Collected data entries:

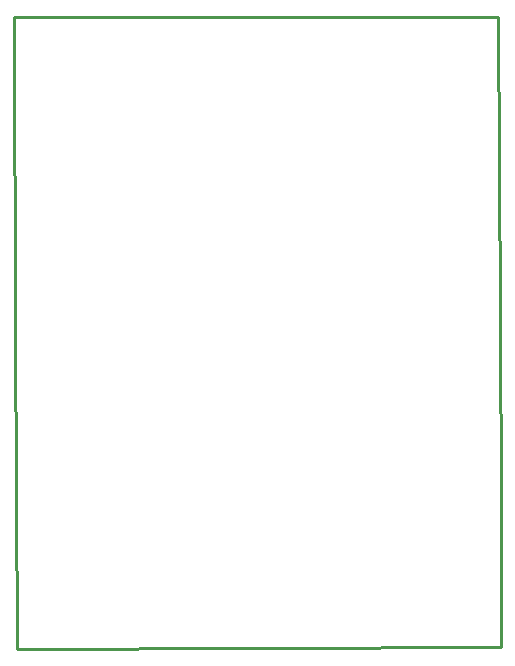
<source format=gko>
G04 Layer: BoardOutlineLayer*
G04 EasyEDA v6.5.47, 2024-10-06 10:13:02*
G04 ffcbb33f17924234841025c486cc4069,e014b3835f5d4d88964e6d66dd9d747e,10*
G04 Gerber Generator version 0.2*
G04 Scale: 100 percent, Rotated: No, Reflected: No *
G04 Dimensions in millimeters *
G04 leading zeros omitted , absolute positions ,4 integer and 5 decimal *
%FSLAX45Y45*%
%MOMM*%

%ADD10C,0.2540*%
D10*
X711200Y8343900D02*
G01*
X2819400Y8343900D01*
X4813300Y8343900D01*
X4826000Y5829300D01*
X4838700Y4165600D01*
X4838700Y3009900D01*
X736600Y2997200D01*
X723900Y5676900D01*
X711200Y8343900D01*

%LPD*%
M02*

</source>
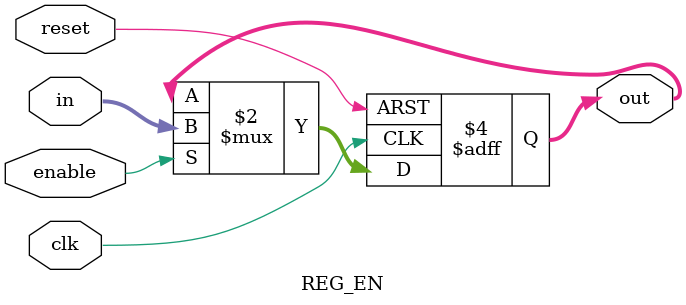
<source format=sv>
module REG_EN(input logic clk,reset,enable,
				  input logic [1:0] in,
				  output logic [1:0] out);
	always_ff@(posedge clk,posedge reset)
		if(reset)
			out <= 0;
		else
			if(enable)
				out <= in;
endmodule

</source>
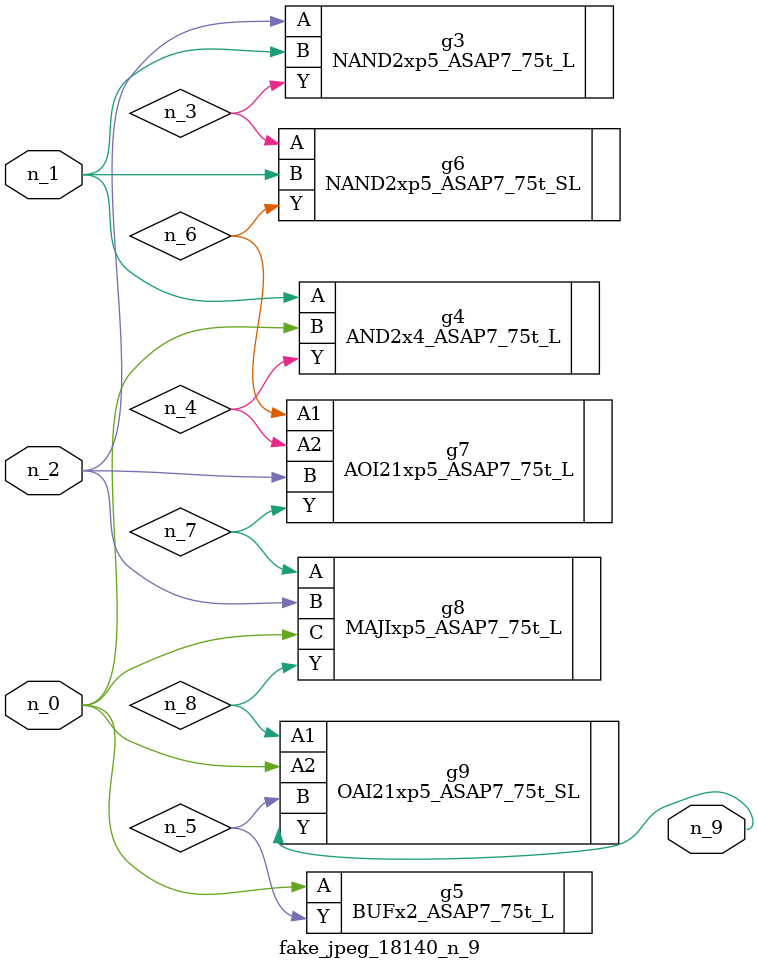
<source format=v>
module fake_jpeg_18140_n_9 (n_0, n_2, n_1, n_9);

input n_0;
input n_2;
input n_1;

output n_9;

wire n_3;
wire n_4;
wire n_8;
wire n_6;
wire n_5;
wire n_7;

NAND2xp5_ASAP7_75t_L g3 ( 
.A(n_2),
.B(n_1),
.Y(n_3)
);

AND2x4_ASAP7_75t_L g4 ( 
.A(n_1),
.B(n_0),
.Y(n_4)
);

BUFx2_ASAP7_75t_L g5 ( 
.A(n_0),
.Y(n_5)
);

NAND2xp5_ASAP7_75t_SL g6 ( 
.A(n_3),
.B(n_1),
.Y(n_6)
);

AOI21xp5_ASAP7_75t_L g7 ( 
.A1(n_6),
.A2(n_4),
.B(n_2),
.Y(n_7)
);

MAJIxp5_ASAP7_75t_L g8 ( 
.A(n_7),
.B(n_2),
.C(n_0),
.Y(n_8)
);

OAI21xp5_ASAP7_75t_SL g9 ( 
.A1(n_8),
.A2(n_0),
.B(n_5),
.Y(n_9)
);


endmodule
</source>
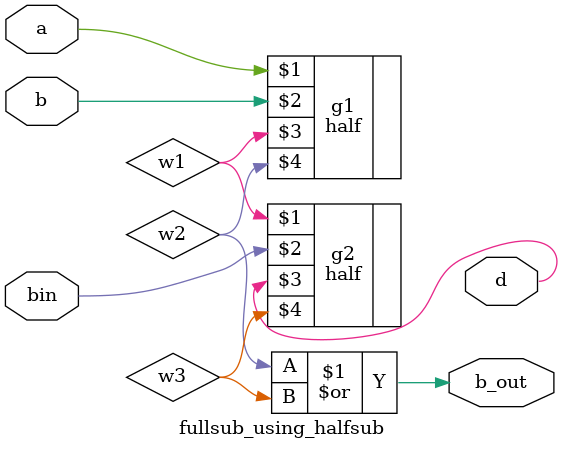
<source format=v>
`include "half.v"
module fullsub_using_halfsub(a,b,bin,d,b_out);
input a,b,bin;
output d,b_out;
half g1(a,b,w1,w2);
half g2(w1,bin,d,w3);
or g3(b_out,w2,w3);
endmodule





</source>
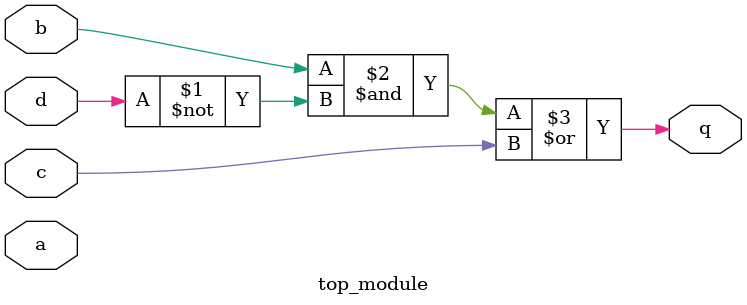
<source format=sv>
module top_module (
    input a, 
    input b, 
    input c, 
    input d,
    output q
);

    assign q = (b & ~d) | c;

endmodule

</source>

--

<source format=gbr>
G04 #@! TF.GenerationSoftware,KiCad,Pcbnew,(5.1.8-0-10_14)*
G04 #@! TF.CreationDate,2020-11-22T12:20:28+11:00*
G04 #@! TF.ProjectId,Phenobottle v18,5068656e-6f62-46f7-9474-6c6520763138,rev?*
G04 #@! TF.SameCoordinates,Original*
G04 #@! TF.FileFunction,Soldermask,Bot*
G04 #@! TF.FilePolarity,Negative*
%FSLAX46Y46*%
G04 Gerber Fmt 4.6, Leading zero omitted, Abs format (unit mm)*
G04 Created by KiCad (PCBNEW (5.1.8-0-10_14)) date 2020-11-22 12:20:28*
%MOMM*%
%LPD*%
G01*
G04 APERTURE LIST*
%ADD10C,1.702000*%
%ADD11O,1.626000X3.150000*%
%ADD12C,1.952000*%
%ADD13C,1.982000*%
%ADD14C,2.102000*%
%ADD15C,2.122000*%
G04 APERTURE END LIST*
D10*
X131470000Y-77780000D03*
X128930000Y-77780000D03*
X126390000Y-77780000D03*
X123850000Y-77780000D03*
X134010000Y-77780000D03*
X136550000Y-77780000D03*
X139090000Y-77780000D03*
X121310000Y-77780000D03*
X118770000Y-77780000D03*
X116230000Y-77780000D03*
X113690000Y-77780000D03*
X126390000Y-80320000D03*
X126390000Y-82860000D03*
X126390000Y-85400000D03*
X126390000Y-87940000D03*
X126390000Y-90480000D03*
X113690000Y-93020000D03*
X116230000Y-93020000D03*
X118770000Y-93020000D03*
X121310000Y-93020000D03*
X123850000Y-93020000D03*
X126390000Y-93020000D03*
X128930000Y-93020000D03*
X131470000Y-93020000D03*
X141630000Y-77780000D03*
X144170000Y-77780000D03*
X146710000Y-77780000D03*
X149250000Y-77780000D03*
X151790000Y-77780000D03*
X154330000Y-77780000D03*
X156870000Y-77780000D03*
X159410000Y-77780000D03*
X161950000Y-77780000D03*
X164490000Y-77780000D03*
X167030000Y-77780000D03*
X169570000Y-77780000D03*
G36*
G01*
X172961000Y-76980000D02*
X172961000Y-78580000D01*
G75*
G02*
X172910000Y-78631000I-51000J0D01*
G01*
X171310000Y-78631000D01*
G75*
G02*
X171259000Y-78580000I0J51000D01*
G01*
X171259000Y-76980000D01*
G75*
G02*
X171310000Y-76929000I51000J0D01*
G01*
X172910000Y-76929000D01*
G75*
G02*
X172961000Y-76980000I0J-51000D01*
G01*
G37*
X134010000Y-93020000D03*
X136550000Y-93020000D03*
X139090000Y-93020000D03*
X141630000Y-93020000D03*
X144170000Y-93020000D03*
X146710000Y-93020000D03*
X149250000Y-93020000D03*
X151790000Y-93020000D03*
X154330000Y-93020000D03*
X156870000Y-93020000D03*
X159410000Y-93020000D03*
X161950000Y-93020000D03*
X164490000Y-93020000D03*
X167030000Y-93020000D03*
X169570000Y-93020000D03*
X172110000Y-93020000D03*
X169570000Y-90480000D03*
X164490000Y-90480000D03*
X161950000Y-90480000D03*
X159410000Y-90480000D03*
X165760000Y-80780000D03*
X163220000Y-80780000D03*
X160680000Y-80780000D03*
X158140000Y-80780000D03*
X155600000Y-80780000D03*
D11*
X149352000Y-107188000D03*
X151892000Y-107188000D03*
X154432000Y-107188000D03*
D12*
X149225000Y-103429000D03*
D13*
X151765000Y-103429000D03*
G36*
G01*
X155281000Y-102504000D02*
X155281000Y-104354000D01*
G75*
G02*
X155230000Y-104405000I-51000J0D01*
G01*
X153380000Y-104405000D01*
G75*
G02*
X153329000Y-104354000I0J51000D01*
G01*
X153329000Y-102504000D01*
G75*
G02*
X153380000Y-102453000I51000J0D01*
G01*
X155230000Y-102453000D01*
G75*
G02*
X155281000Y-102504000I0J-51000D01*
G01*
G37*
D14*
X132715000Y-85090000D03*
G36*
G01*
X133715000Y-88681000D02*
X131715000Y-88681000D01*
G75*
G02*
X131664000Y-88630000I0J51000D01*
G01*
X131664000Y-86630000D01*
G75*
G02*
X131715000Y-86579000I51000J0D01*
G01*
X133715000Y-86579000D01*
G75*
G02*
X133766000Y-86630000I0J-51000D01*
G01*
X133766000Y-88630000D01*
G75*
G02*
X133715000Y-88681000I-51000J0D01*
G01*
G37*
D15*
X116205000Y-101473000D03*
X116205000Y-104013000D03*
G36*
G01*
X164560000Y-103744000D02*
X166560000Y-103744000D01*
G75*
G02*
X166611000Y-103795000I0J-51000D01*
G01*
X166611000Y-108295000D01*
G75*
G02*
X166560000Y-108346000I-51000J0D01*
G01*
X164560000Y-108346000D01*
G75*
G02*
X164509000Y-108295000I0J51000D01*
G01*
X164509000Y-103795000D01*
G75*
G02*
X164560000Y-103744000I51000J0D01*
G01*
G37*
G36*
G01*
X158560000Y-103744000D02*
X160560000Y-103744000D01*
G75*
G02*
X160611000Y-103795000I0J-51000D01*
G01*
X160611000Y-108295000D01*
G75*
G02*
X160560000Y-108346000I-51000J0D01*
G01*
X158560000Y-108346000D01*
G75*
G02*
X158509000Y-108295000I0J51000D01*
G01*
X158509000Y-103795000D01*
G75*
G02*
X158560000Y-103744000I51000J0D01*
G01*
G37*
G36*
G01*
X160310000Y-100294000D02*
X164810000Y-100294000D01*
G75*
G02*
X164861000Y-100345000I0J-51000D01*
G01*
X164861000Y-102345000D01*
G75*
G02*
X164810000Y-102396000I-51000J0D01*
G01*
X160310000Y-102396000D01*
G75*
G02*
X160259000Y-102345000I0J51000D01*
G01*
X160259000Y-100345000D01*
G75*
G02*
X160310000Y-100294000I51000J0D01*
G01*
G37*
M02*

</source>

* _Activity_
Only the lines above from the line containing "<source format=gko>" through the line containing "X736600Y2997200D01*" should be retyped, exactly and with both ends included.

* _Result of this exercise_
<source format=gko>
G04 Layer: BoardOutlineLayer*
G04 EasyEDA v6.5.47, 2024-10-06 10:13:02*
G04 ffcbb33f17924234841025c486cc4069,e014b3835f5d4d88964e6d66dd9d747e,10*
G04 Gerber Generator version 0.2*
G04 Scale: 100 percent, Rotated: No, Reflected: No *
G04 Dimensions in millimeters *
G04 leading zeros omitted , absolute positions ,4 integer and 5 decimal *
%FSLAX45Y45*%
%MOMM*%

%ADD10C,0.2540*%
D10*
X711200Y8343900D02*
G01*
X2819400Y8343900D01*
X4813300Y8343900D01*
X4826000Y5829300D01*
X4838700Y4165600D01*
X4838700Y3009900D01*
X736600Y2997200D01*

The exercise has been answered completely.